▶ Problem to solve: Write out the entire listing below exactly as it appears, minus any pictures.

▶ Extracted material:
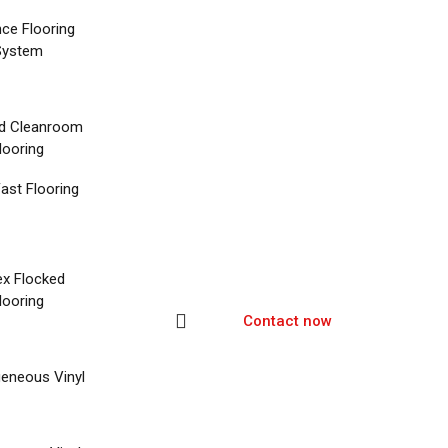
nce Flooring
System
d Cleanroom
looring
ast Flooring
ex Flocked
looring
Contact now
eneous Vinyl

▶ Solved exercise:
nce Flooring
System
d Cleanroom
looring
ast Flooring
ex Flocked
looring
Contact now
eneous Vinyl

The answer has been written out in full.